I am able to get data without multi-indexing in the QA. When it comes to PROD, I am seeing multi-indexing, which is creating duplicate data in the index. Sometimes logs are indexing more than 200+ times. How can I avoid multi-indexing? Below are my inputs.conf configs
You shouldn't need to clear the fishbucket when you update inputs.conf.
When you clear the fishbucket, you delete everything that Splunk 'remembers' about what files it has already read. So when you next start Splunk, it re-reads all the files again.
Otherwise, are your files being rolled in that directory? crcSalt=<SOURCE> means that it treats each filename as a unique, regardless of the contents. So if you have a file called log/file.log which gets rolled to log/file.log.1, it will get re-read. I don't think this is applicable here, but just something to double check.

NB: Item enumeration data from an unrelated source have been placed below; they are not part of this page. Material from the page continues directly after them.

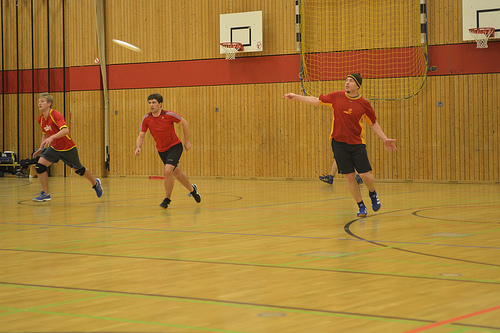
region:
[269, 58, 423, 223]
Man preparing to catch frisbee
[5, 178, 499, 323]
Basketball court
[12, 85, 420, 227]
Three sports players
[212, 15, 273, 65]
Basketball hoop and white backboard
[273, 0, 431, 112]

We noticed that without the crcSALT= we get duplicates in QA therefore we kept the crcSALT in PROD.
The files are rolled in that directory from type1_log to type1_log.20181910 in the same directory. The PROD is a HAMPC cluster which switches nodes every month or so. We do not have an environment to test the effects of ingestion from such cluster. We installed Splunk UF on the cluster successfully. We know ingestion is occurring normally as type2_log is ingesting normally and with no duplication.
We do notice this in the internal logs:
10-18-2018 20:10:06.900 -0700 INFO WatchedFile - Logfile truncated while open, original pathname file='data/server1/.../LOG/type1_log', will begin reading from start.
We are not sure why this type of INFO is appearing or why the file is being read from the start over and over again. We notice events get indexed 100s of times.